Arrêter au passage piétonnier quand la limite est à 50 km/h, c’est moins simple que si elle était à 30 km/h ou à 40 km/h, soutient Pierre Blier, résident de Rimouski depuis maintenant 30 ans.

Pour sa part, Jean-François Bérubé, qui habite le centre-ville depuis cinq ans, est d’avis que l’avenue n’est tout simplement pas adaptée au secteur résidentiel.

Un véhicule est arrêté à un feu de circulation sur l'avenue Belzile, un peu en pente.

L'intersection de l'avenue Belzile et de la rue Saint-Jean-Baptiste à Rimouski; l'un des endroits jugés dangereux pas des citoyens du quartier.

Photo : Radio-Canada

La vitesse permise et l’absence de trottoirs illustrent bien la situation, selon lui. J’ai vu une vieille dame avec sa marchette qui marchait sur le terre-plein parce qu’il n’y a pas de passage, rapporte-t-il. Pourquoi ça prend autant de temps au niveau de la Ville de faire des changements qui pourraient être tout simples? se questionne quant à lui, Pierre Blier.

Le maire Marc Parent est d’avis qu’il s’agit d’un secteur qui préoccupe la Ville en raison du passage piétonnier, mais que l’avenue Belzile n’est pas considérée un secteur accidentogène.

Inaction de la Ville dénoncée par les citoyens

France Dufresne affirme s’être butée au silence de la Ville alors qu’elle dit faire des demandes aux conseillers depuis plusieurs années. J’ai publié un commentaire sur la page Facebook de la Ville de Rimouski et tout de suite on m’a répondu. On dirait quasiment qu’il faut qu’on fasse des sorties publiques pour voir une petite réaction, déplore-t-elle.

Le maire soutient qu’il existe une multitude d’options pour que les citoyens puissent communiquer avec la Ville.

Marc Parent affirme que les coûts sont faramineux lorsqu’il est question de modifier les limites de vitesse :étant donné que, par défaut, le gouvernement tient pour acquis que la vitesse doit être de 50 km/h dans les rues, ça nous oblige à mettre énormément de signalisation dans un petit périmètre, mentionne-t-il.

C’est un processus complexe pour faire changer les limites et ça nécessite de la rigueur. Cette rigueur-là, on l’a toujours à Rimouski, se défend Marc Parent.

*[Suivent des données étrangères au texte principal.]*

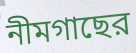
নীমগাছের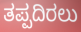
ತಪ್ಪದಿರಲು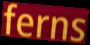
fernsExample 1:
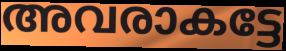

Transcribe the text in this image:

അവരാകട്ടേ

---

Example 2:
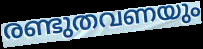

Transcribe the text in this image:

രണ്ടുതവണയും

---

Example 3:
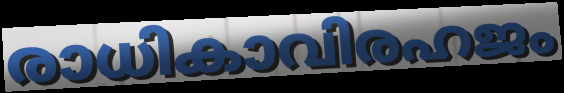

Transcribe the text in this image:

രാധികാവിരഹജം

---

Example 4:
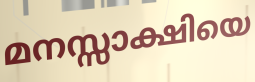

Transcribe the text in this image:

മനസ്സാക്ഷിയെ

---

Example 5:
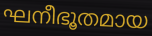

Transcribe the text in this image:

ഘനീഭൂതമായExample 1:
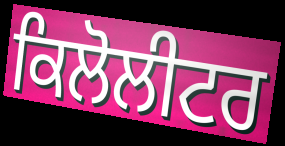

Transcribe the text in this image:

ਕਿਲੋਲੀਟਰ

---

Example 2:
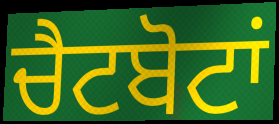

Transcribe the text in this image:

ਚੈਟਬੋਟਾਂ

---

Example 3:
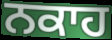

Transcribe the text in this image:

ਨਕਾਹ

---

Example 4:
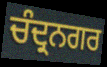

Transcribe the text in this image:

ਚੰਦ੍ਰਨਗਰ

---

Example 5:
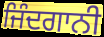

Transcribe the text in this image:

ਜਿੰਦਗਾਨੀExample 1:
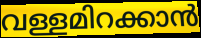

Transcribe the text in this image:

വള്ളമിറക്കാൻ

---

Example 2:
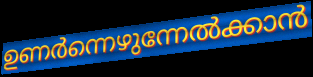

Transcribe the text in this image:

ഉണർന്നെഴുന്നേൽക്കാൻ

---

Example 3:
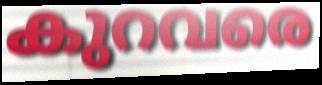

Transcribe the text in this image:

കുറവരെ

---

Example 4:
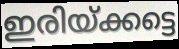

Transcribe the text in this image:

ഇരിയ്ക്കട്ടെ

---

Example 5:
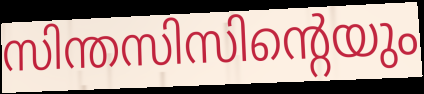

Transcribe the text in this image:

സിന്തസിസിന്റെയുംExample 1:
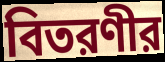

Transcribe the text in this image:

বিতরণীর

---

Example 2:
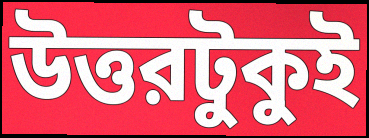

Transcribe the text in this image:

উত্তরটুকুই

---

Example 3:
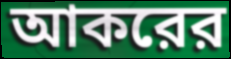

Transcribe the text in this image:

আকরের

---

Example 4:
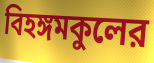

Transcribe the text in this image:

বিহঙ্গমকুলের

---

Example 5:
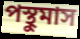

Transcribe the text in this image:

পস্থুমাসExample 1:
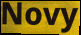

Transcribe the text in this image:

Novy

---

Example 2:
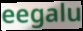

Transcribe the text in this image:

eegalu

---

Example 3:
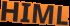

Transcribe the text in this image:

HIML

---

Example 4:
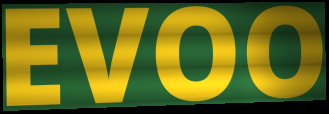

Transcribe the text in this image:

EVOO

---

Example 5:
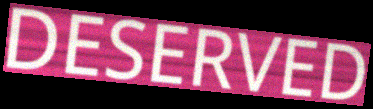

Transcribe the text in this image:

DESERVED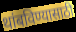
थांबविण्यासाठी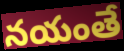
నయంతేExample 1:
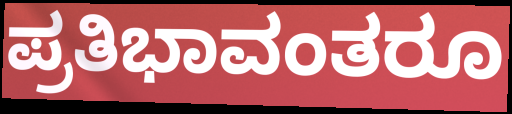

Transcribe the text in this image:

ಪ್ರತಿಭಾವಂತರೂ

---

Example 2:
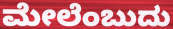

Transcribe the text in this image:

ಮೇಲೆಂಬುದು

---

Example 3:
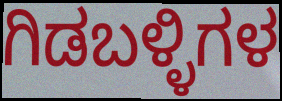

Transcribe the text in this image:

ಗಿಡಬಳ್ಳಿಗಳ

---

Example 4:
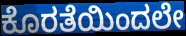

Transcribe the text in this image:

ಕೊರತೆಯಿಂದಲೇ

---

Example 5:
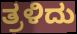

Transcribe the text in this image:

ತ್ರಳಿದುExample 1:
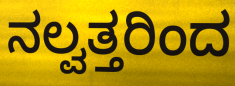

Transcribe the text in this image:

ನಲ್ವತ್ತರಿಂದ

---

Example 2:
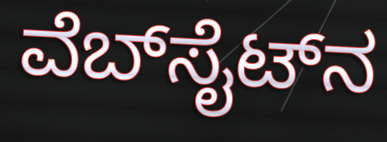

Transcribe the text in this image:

ವೆಬ್‍ಸೈಟ್‍ನ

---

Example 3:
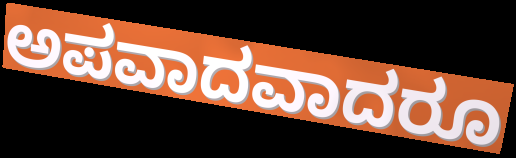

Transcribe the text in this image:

ಅಪವಾದವಾದರೂ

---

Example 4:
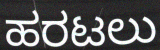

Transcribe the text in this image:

ಹರಟಲು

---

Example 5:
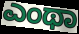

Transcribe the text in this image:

ಎಂಥಾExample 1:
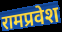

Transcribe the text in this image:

रामप्रवेश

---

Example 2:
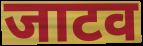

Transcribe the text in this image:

जाटव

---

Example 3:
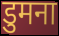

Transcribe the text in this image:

डुमना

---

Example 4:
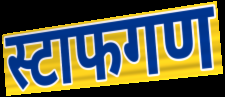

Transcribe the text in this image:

स्टाफगण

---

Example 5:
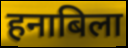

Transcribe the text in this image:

हनाबिला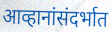
आव्हानांसंदर्भात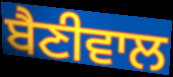
ਬੈਣੀਵਾਲ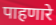
पाहणारेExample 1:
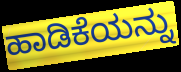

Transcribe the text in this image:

Récemment, la Ville de Rivière-du-Loup a uniformisé les limites de vitesse de toutes les rues du territoire ce printemps.

Les rues sont-elles sécuritaires à Rimouski?

Les citoyens soutiennent que la Ville de Rimouski n’est pas aménagée pour que les piétons puissent marcher de manière sécuritaire.

Le problème que je peux identifier, que ce soit sur Belzile ou sur d’autres avenues, c’est que la Ville préfère la fluidité à la sécurité, déclare le résident Jean-François Bérubé.